È usato per quasi tutti i tipi di sito: blog personali, siti di ristoranti, portfolio di fotografi, negozi online, giornali e anche piattaforme intere come madweb.it, il sito che stai leggendo. Chi lo sceglie lo fa per un motivo semplice: è gratis, è flessibile e, cosa non scontata, il sito resta tuo. Nessuno può portartelo via, e puoi spostarlo quando vuoi.
Come è fatto WordPress: le tre parti che devi conoscere
Prima di toccare qualsiasi pulsante, ti conviene sapere che WordPress è composto da tre pezzi che lavorano insieme. Se li capisci ora, tra un mese ti sembrerà tutto ovvio. Se non li capisci, ogni problema sembrerà un mistero.
Il motore (il cuore del sistema)
Questo è il programma vero e proprio: quello che salva i tuoi contenuti, li organizza e li mostra ai visitatori. È gratis, è open source (il codice è aperto e controllabile da chiunque) e viene aggiornato regolarmente da una comunità enorme di sviluppatori: il programma si scarica gratis dal sito ufficiale WordPress.org. Quando senti dire “attenzione agli aggiornamenti”, ecco: quel software che si aggiorna è il motore, e va sempre tenuto aggiornato, come si fa con l’app del telefono.

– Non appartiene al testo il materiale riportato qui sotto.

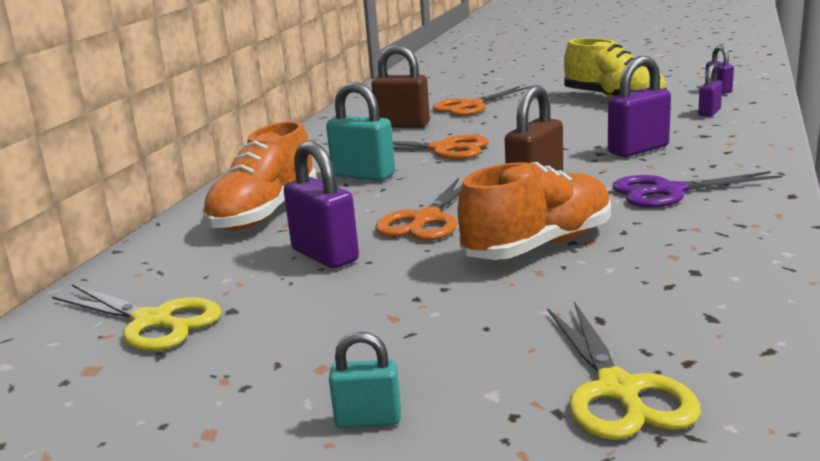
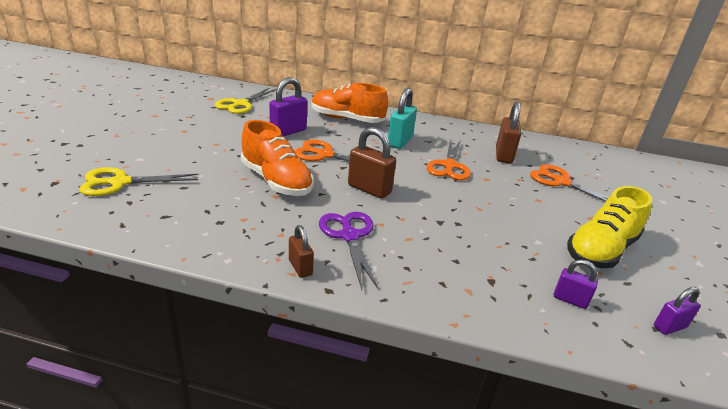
camera: 80 degrees right, 10 degrees up
(368, 419) = (141, 137): turquoise padlock -> none
(638, 150) = (447, 239): purple padlock -> none
(763, 211) = (300, 267): none -> brown padlock

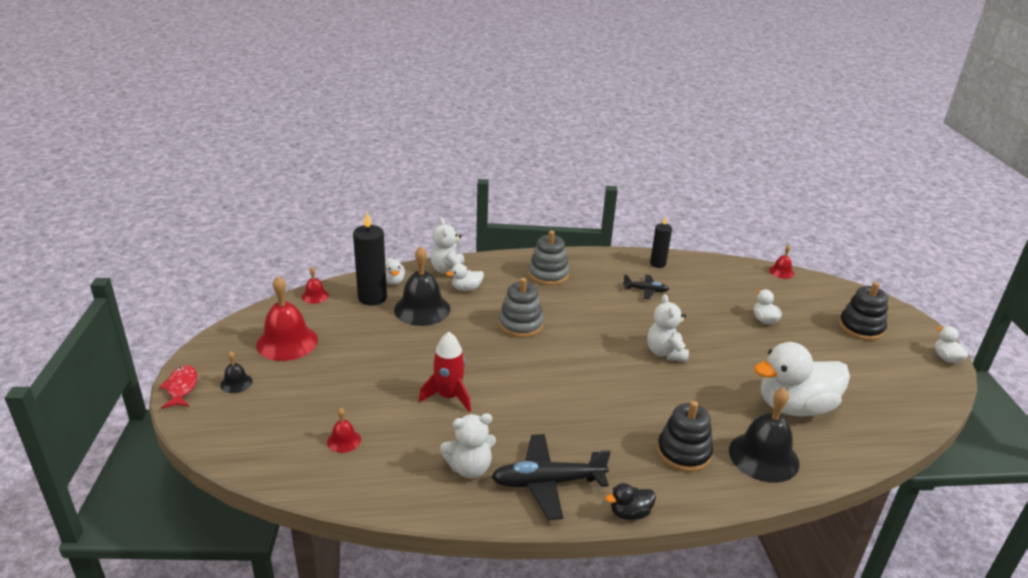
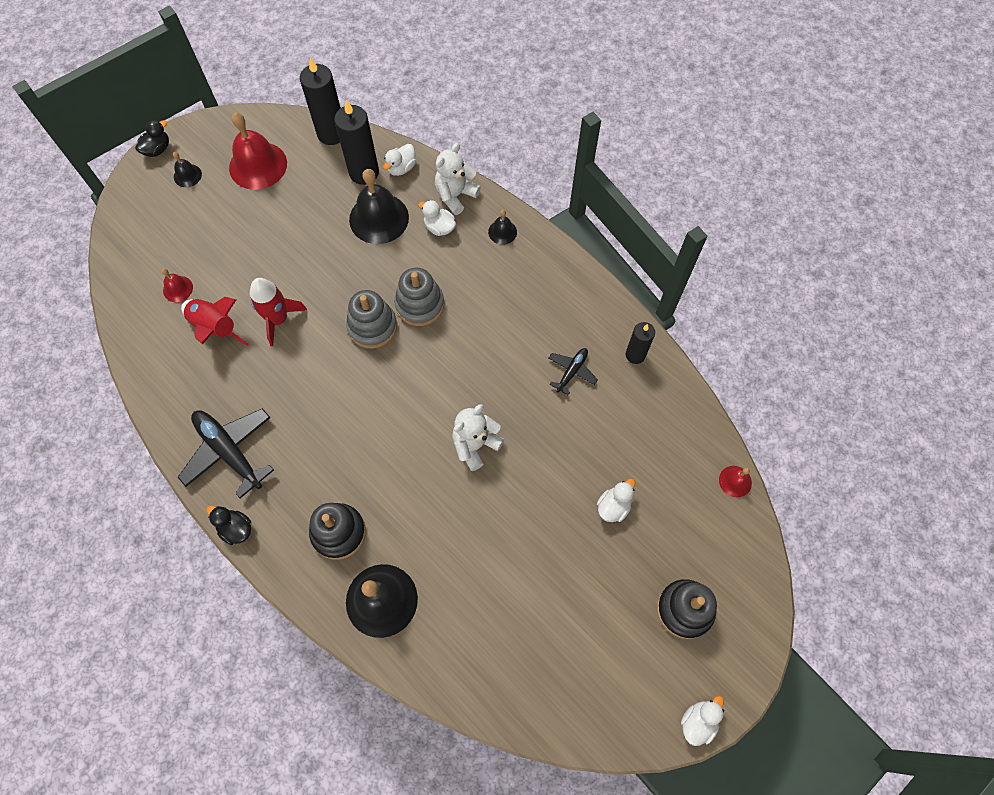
camera: 55 degrees right, 35 degrees up
(181, 388) = (157, 149): red fish -> black duck
(315, 296) = (332, 133): red bell -> black candle
(413, 435) = (215, 328): none -> red rocket
(469, 468) = (207, 389): white teddy bear -> none
(504, 267) = (502, 232): none -> black bell
(548, 275) = (523, 274): grey stacking toy -> grey stacking toy (372, 326)
(646, 290) = (571, 371): black plane -> black plane turned 120 degrees counterclockwise
(794, 407) = (478, 597): white duck -> none

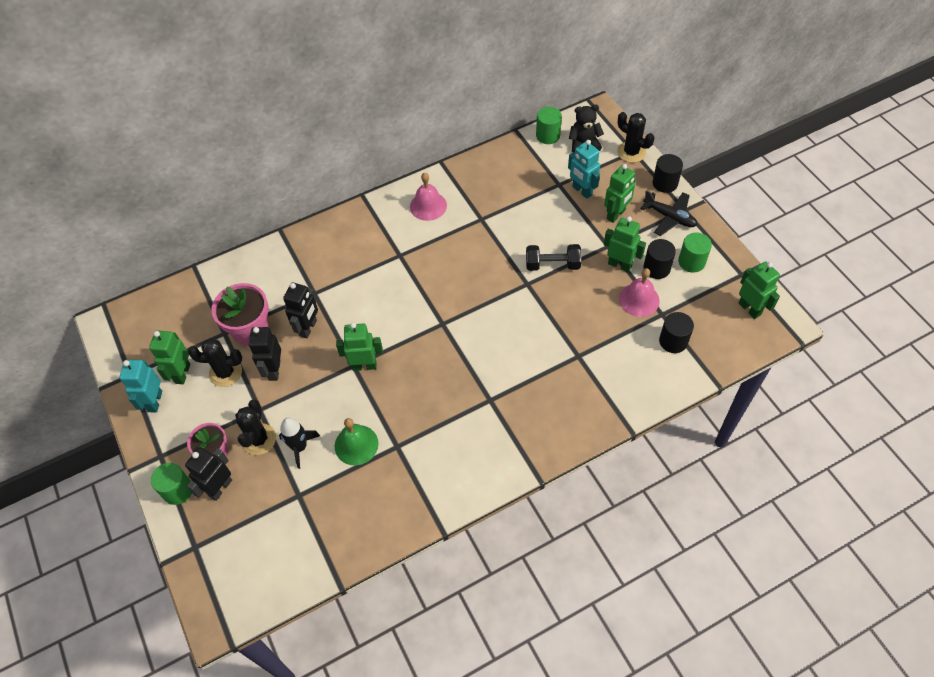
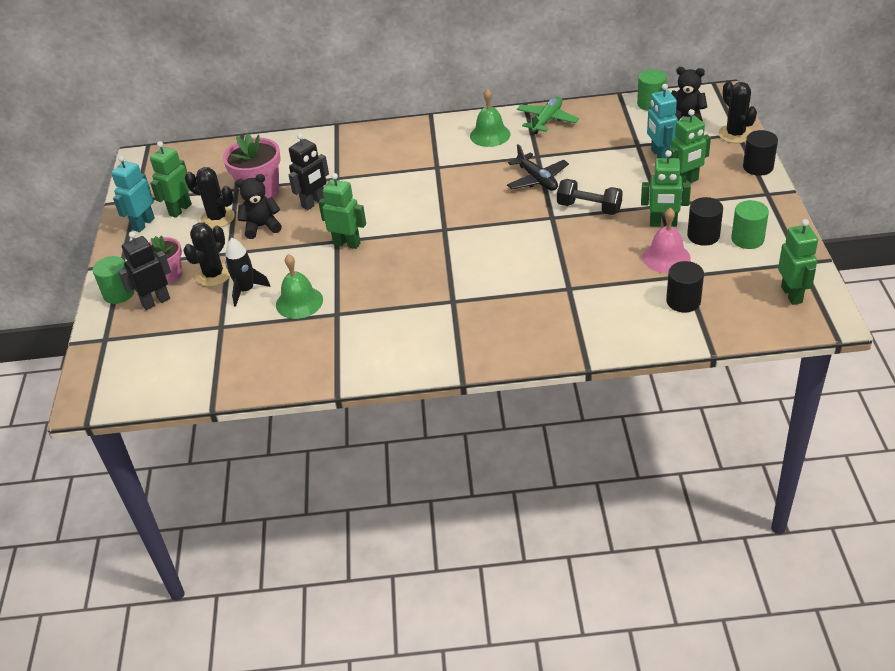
camera: 25 degrees right, 15 degrees down
(274, 370) = (261, 227): black robot -> black teddy bear
(428, 206) = (490, 135): pink bell -> green bell
(469, 176) = (547, 120): none -> green plane
(620, 264) = (663, 223): green robot -> green robot turned 135 degrees clockwise
(669, 217) = (745, 196): black plane -> black plane (537, 179)

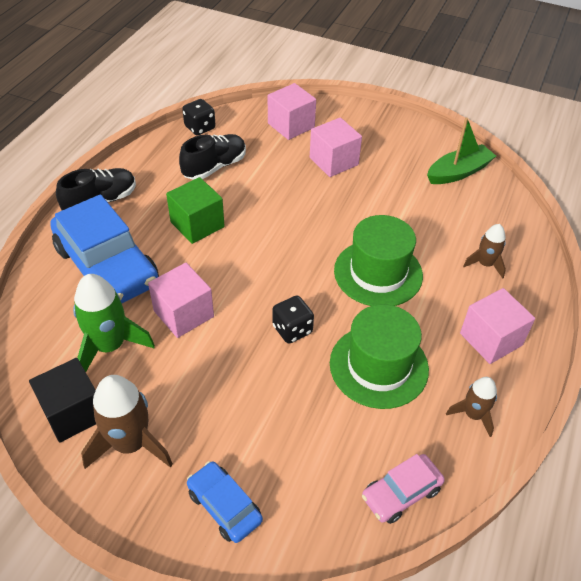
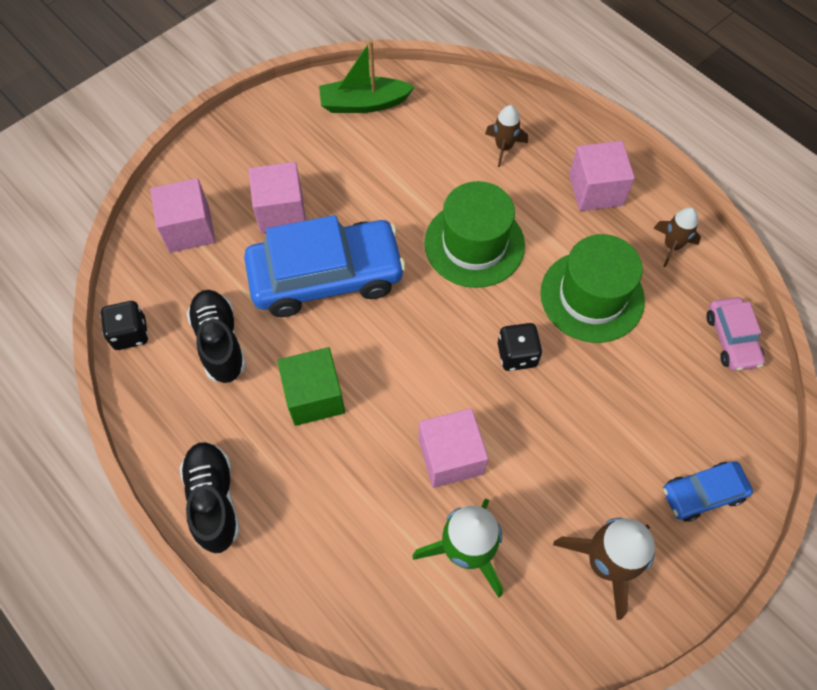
camera: 65 degrees left, 15 degrees up
(73, 412) = (545, 615): black cube -> none
(107, 266) = (337, 522): blue car -> blue car (326, 277)
(458, 172) = (364, 104): green boat -> green boat turned 90 degrees counterclockwise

Il tema (l’abito del sito)
Il tema è l’aspetto grafico: colori, caratteri, disposizione dei contenuti. Pensalo come i vestiti: WordPress è la persona, il tema è l’abito che indossa. Puoi cambiarne migliaia e ognuno dà un aspetto diverso allo stesso sito, senza toccare i contenuti. Il modo migliore per scegliere quello giusto è giudicarlo sui criteri sbagliati: non solo “è bello”, ma anche velocità, aggiornamenti e compatibilità. Se vuoi entrare nel dettaglio, la nostra guida completa per scegliere il tema WordPress perfetto ti fa evitare gli errori che fanno tutti.
I plugin (le app del sito)
I plugin sono come le app sul telefono: piccoli programmi che aggiungono funzioni. Vuoi un modulo contatti? Un bottone per condividere sui social? Un sistema per gli articoli correlati? C’è un plugin per tutto. Il trucco è usarne pochi e buoni: ogni plugin è un pezzo di app in più, e troppi pezzi rallentano il sito. La regola d’oro è: installa solo quello che ti serve davvero, disinstalla il resto.